We have implemented radiobiological effect models in TOPAS, providing users with the possibility to directly obtain parameters related to radiobiological dose and use those as additional information to assess the quality of treatment plans. We applied the scorers to clinical patient treatments and phantom simulations. We find that for the proton therapy plans investigated the regions with the highest LETd are generally outside of the target volume, coinciding with the distal edge of treatment fields. LETd-based variable RBE weighted dose models predict higher doses at the distal edge of over 10% of the prescribed dose than when assuming a constant RBE.

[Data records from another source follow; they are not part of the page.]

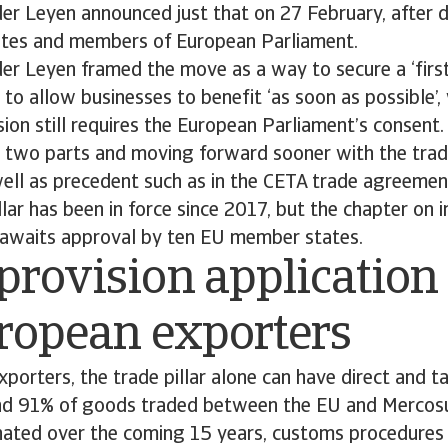
er Leyen announced just that on 27 February, after d
tes and members of European Parliament.
der Leyen framed the move as a way to secure a ‘fir
to allow businesses to benefit ‘as soon as possible’,
sion still requires the European Parliament’s consent.
 two parts and moving forward sooner with the trade
well as precedent such as in the CETA trade agreeme
llar has been in force since 2017, but the chapter on
l awaits approval by ten EU member states.
provision applicatio
uropean exporters
porters, the trade pillar alone can have direct and ta
und 91% of goods traded between the EU and Mercosu
nated over the coming 15 years, customs procedures w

By implementing radiobiological effect models into a Monte Carlo simulation package we combine accurate dose calculation with biological modeling. TOPAS thereby provides distributions of multiple physical quantities such as the dose and LETd, and estimates of biological parameters (RBE, survival) thus allowing direct comparison of biological effective dose predictions between different models.